Should the ECB 'outcut' the Federal Reserve and Bank of England, then the Euro will likely remain under pressure against the Dollar and Pound.

However, the ECB confirmed it is not on autopilot and will still respond to the incoming data. Caution is warranted as the PMI report said inflation rates of both input costs and output prices quickened at the end of the year, with charges rising at a pace that remained above the series average.

The Eurozone's economic malaise remains centred on falls in its two largest economies, Germany and France. Both remained in contraction during December, with rates of decline easing only slightly from the previous month.

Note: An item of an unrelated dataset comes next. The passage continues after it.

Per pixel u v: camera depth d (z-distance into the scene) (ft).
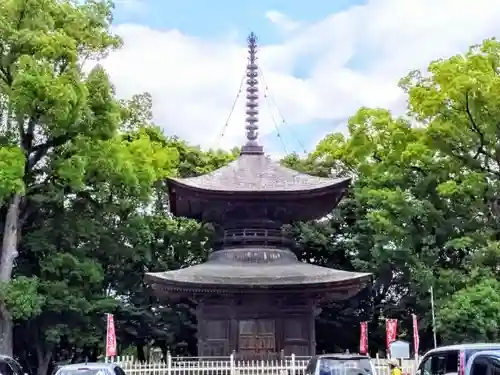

In contrast, the rest of the Eurozone posted a solid increase in output at the year's end, with the expansion rate reaching a six-month high.

Euro-Dollar looks set to be supported above 1.0450 this week, with further gains possible, potentially taking in 1.0580. Much will also depend on Wednesday's Federal Reserve policy decision, where an interest rate cut is anticipated.

The cut is 'in the price' of the Dollar, but markets will be interested in hearing how the Fed communicates that it will forgo another cut in January.

Messaging will be important, but we don't think there will be enough said or done to break the 1.0450-1.06 range that is being cemented in Euro-Dollar's shorter-term charts.